Are your indoor plants hungry?

Used or spent coffee grounds being used as natural plants fertilizer

How long has it been since you fed your indoor plants? Because of lower light levels and shorter days, indoor plants grow more slowly during winter months and therefore use less fertilizer. However, plants do need regular fertilization for best growth.

The best indication of need for additional fertilizer is older leaves turning light green and yellow. An occasional yellow leaf is not cause for concern. Plants naturally drop the oldest leaves as they mature and are no longer producing food. Certain nutrients are transferred from old leaves to new growth in a natural recycling process. Nitrogen is the main nutrient transferred. However, if nitrogen supply is inadequate, it will be transferred from older leaves in order to keep up with new growth.

Iron and certain other micro-nutrients cannot be transferred from old to new growth. Therefore, if they are in short supply, the new leaves start to yellow, but continue to have green veins. If newest growth turns light green to yellow without green veins, it may be caused by excess fertilizer or salt accumulation caused by watering with softened water.

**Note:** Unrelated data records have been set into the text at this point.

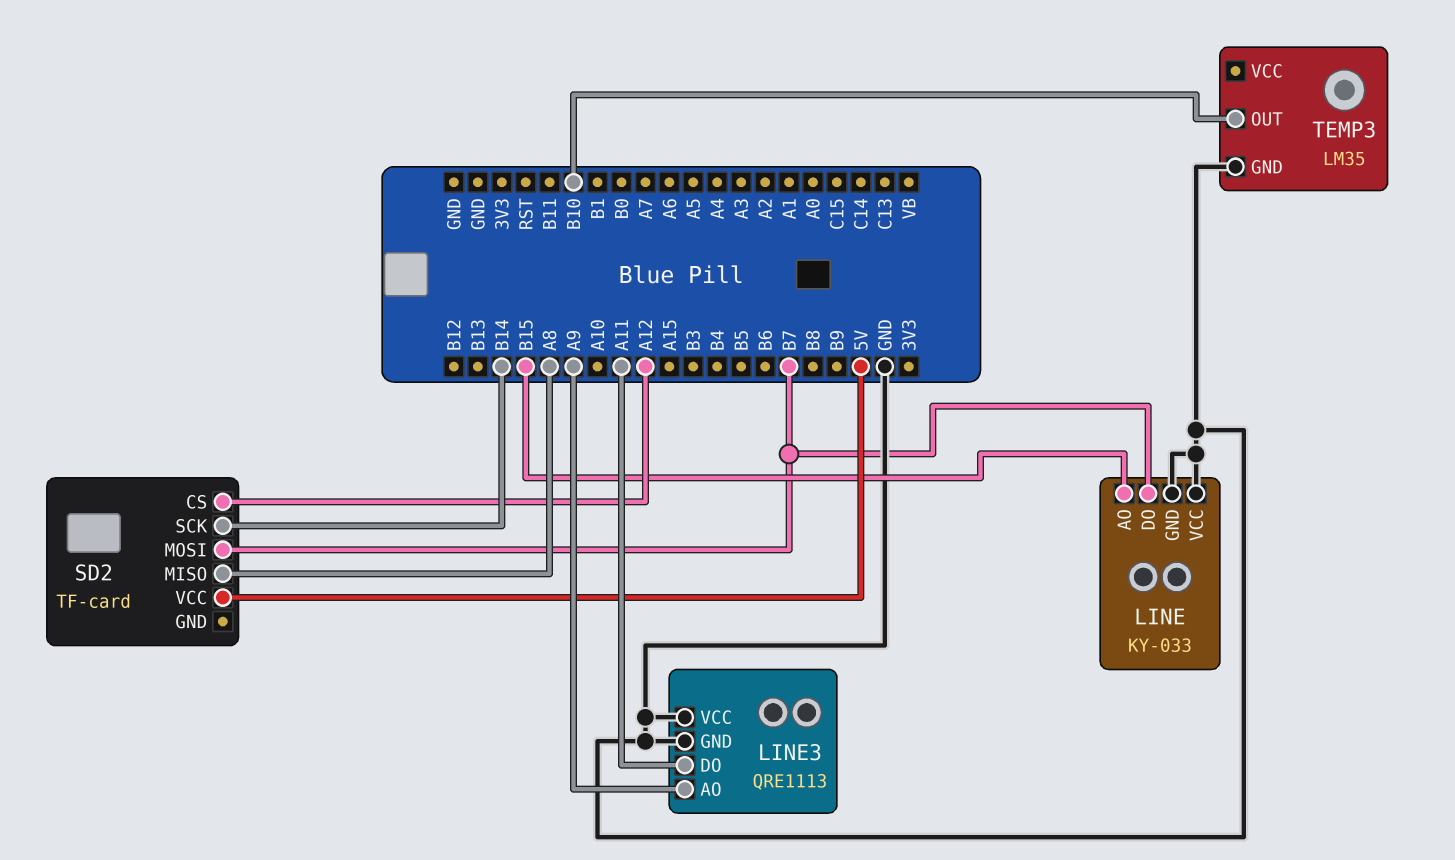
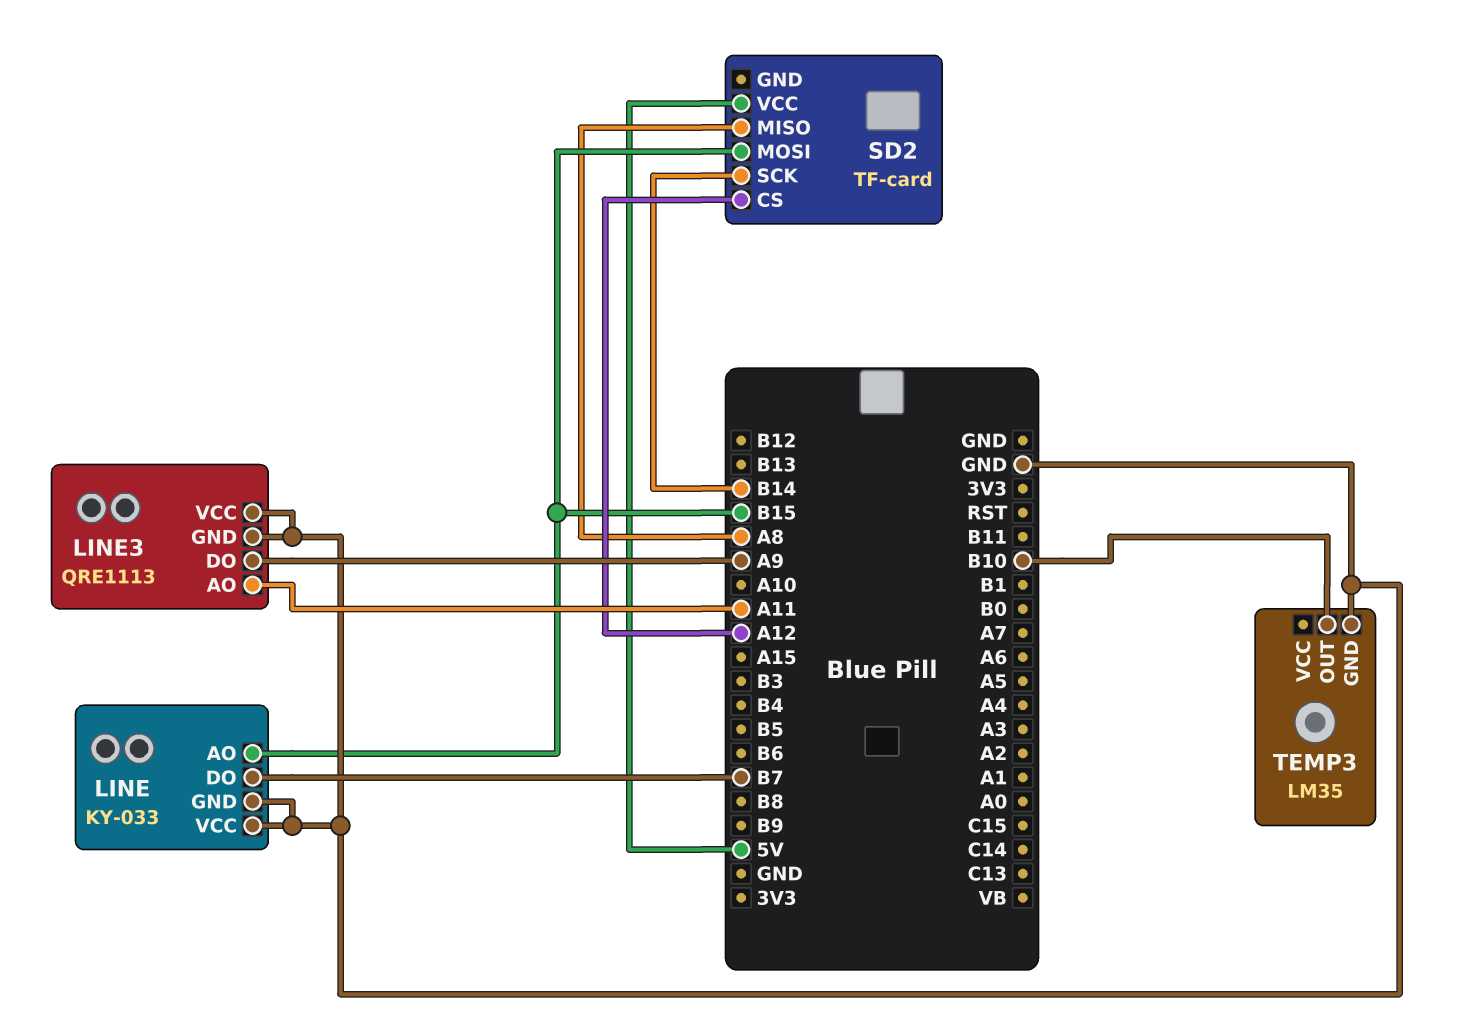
LINE3 pin AO: A9 -> A11
LINE3 pin DO: A11 -> A9
SD2 pin MOSI: B7 -> B15

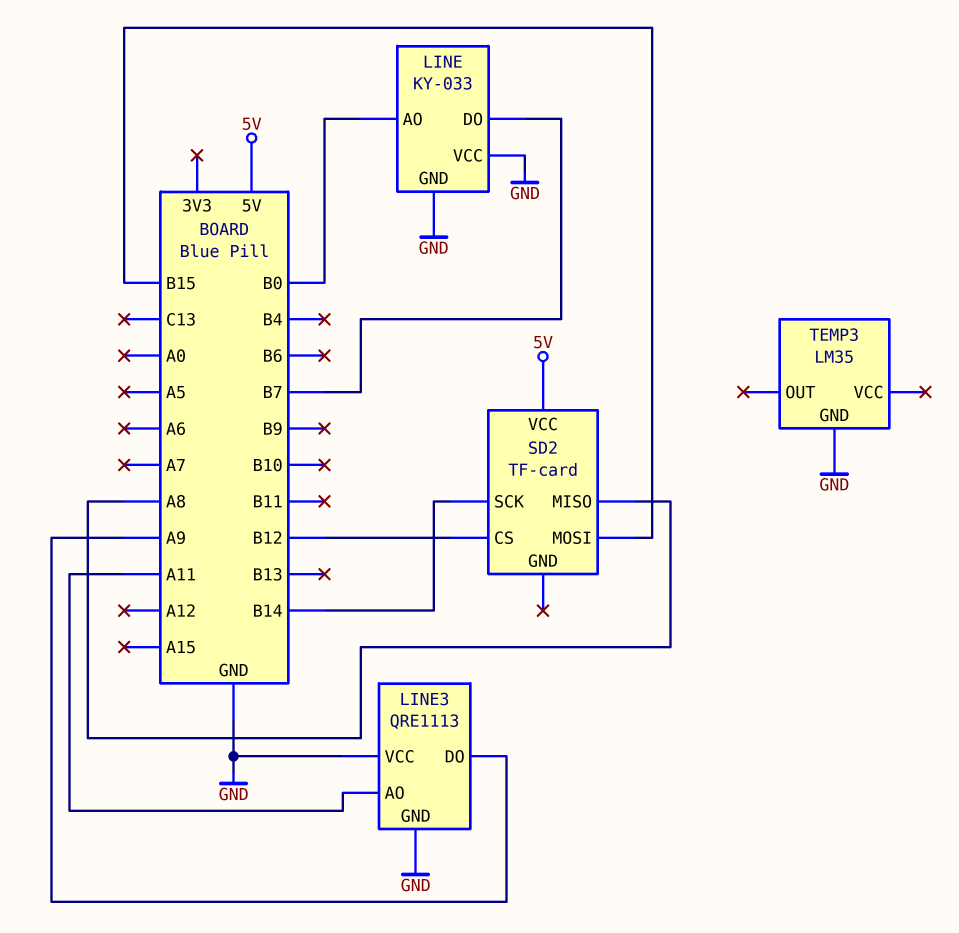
LINE pin AO: B15 -> B0
SD2 pin CS: A12 -> B12
TEMP3 pin OUT: B10 -> none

Lack of adequate light, cold temperature, alkaline soil, and excess watering can also cause plant leaves to turn light green and yellow. So consider these factors when deciding what action to take.

I use an indoor plant fertilizer which contains both nitrogen and iron as a way to avoid both causes of yellowing. Liquid and soluble powder fertilizers are convenient to apply when plants are irrigated. There are two rates for most fertilizers. The lower rate allows you to add a little fertilizer every time you water. This applies fertilizer according to plant needs and is the easiest to remember. Since plants use less water in the winter, fertilizer is also reduced. A higher rate is usually given for monthly or less frequent irrigation. If you use this method, mark your calendar so you won’t forget. You may want to lengthen the interval between applying fertilizer by a week or two during winter months.

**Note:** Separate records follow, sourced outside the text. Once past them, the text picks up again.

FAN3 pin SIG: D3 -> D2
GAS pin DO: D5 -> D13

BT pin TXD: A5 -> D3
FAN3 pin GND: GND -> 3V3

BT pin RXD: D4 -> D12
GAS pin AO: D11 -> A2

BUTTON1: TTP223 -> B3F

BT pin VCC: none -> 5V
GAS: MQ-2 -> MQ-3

My favorite type of indoor fertilizer is time release or slow release. Fertilizer pellets are covered with a plastic coating which contains tiny, microscopic pores. Every time a pot is watered, some of the water flows in through these pores, dissolves a little fertilizer and flows out again. This method also applies fertilizer according to plant needs. These encapsulated fertilizers last from three to six months. I like to make a calendar note based upon the fertilizer label so I will know when it is time to reapply. I also watch for signs of yellowing leaves and apply some extra liquid fertilizer as needed.